*Work order:*
Copy exactly, and copy only, the lines from the one bearing "357 106 13.24" through the final line of the records.

*Given data:*
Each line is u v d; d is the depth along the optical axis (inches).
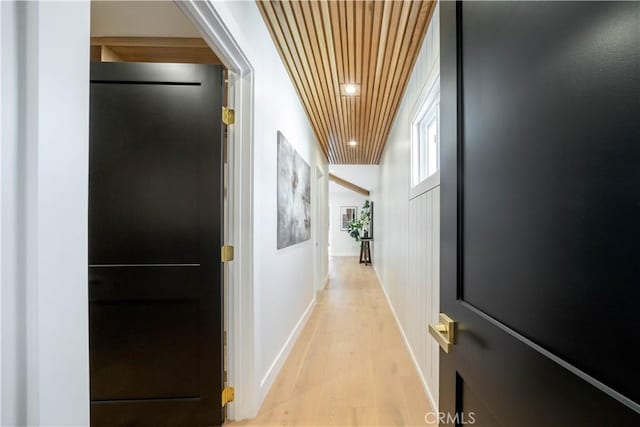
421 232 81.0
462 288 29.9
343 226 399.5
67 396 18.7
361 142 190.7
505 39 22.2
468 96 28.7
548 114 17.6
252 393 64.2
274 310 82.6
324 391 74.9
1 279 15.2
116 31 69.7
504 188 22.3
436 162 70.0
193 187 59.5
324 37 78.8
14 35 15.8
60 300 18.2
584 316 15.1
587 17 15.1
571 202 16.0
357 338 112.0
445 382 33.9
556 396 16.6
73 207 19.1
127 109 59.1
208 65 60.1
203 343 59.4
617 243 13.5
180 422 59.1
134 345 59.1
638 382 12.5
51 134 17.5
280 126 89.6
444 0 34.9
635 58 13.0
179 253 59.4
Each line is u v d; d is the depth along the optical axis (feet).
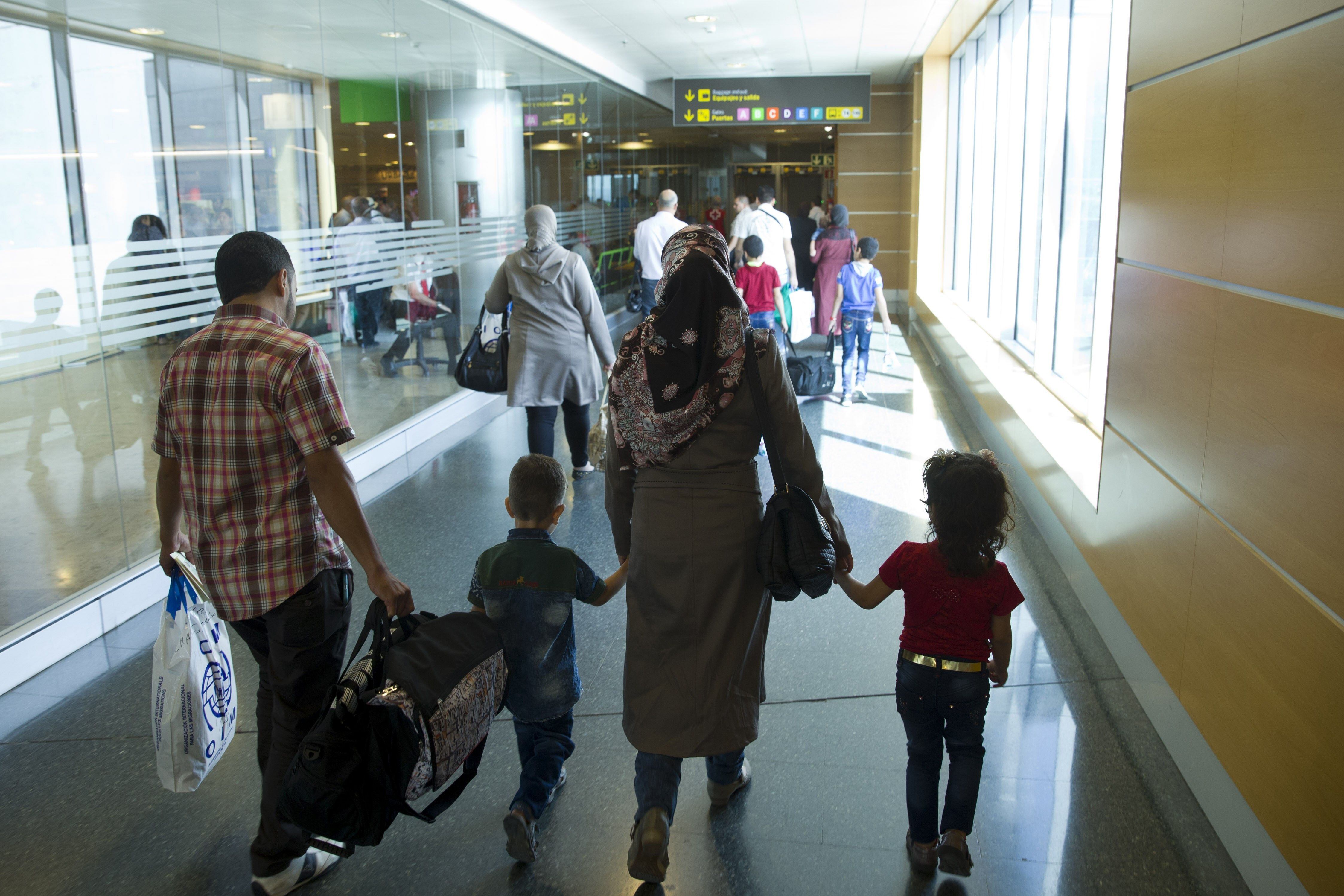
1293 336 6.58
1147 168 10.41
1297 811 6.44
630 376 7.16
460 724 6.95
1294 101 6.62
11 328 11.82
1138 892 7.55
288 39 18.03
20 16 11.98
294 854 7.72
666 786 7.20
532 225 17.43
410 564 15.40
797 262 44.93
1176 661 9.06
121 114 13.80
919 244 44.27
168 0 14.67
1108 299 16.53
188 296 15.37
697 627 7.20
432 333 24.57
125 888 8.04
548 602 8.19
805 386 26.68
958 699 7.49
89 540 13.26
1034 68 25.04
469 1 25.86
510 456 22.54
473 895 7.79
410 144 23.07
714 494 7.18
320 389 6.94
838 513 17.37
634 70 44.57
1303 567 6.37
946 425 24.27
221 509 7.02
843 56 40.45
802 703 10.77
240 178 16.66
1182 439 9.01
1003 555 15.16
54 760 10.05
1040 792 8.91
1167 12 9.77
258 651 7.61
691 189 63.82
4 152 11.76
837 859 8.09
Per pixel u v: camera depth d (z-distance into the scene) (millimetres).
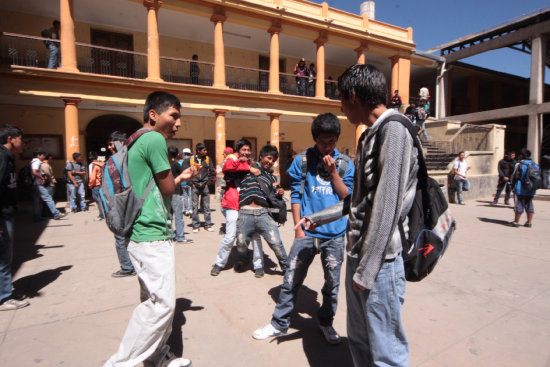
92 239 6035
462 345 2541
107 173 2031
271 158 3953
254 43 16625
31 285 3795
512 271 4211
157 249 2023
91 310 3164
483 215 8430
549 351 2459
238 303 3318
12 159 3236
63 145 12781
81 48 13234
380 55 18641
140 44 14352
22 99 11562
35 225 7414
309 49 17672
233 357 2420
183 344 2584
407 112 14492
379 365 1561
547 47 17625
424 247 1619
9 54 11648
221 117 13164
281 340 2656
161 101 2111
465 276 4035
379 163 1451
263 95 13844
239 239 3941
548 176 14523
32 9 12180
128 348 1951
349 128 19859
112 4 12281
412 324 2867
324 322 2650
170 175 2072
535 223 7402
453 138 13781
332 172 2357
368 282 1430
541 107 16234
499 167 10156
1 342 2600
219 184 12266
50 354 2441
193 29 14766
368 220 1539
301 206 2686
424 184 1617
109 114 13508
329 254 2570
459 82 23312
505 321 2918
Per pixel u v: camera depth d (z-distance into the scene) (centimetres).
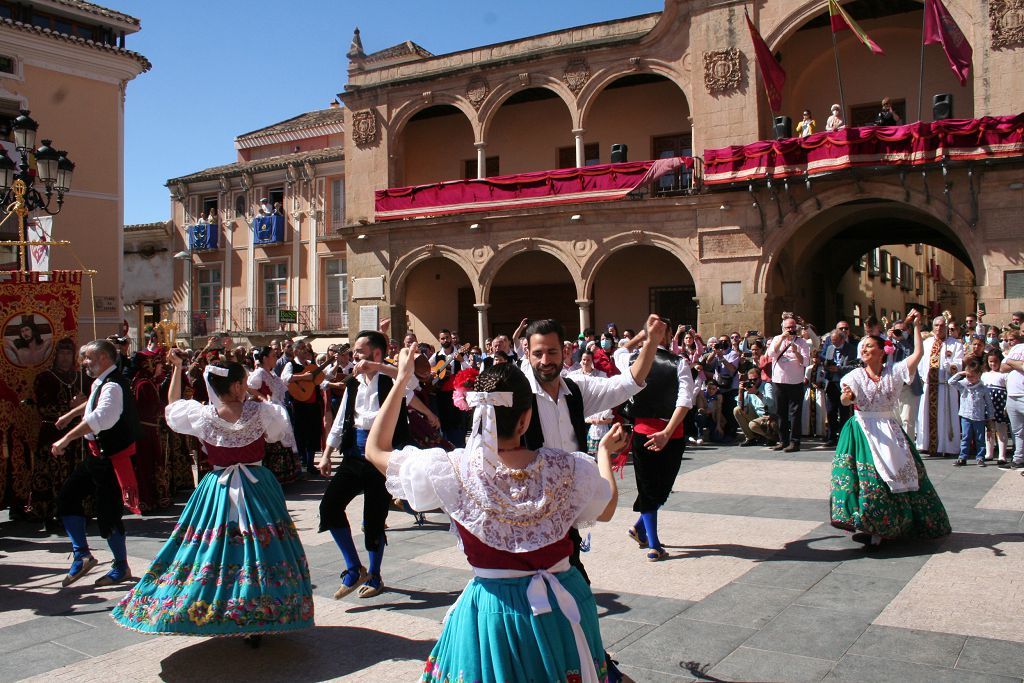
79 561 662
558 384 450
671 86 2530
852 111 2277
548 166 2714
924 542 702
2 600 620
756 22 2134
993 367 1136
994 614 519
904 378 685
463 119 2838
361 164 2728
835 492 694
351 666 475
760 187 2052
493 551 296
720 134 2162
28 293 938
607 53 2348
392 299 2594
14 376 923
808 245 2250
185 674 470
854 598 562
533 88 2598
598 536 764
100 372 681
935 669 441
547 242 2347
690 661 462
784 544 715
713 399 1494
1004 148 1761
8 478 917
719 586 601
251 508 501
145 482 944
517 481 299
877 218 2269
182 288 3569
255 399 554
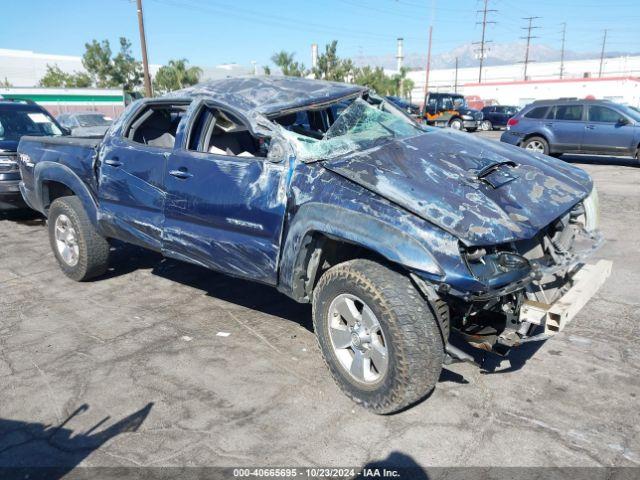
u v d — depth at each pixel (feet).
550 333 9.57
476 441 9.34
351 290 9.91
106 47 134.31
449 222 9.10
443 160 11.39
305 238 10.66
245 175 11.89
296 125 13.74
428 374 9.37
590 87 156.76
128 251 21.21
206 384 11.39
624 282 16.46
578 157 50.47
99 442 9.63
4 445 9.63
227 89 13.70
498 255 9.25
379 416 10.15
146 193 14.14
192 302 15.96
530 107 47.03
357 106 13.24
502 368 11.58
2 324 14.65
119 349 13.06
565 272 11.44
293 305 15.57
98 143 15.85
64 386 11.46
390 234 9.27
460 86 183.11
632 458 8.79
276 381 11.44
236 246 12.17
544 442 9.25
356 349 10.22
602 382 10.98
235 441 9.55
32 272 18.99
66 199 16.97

*Solution:*
357 106 13.24
502 368 11.58
2 324 14.65
119 349 13.06
565 272 11.44
293 305 15.57
98 143 15.85
64 386 11.46
390 234 9.27
460 86 183.11
632 458 8.79
276 381 11.44
236 246 12.17
544 442 9.25
356 349 10.22
602 382 10.98
235 441 9.55
32 272 18.99
66 199 16.97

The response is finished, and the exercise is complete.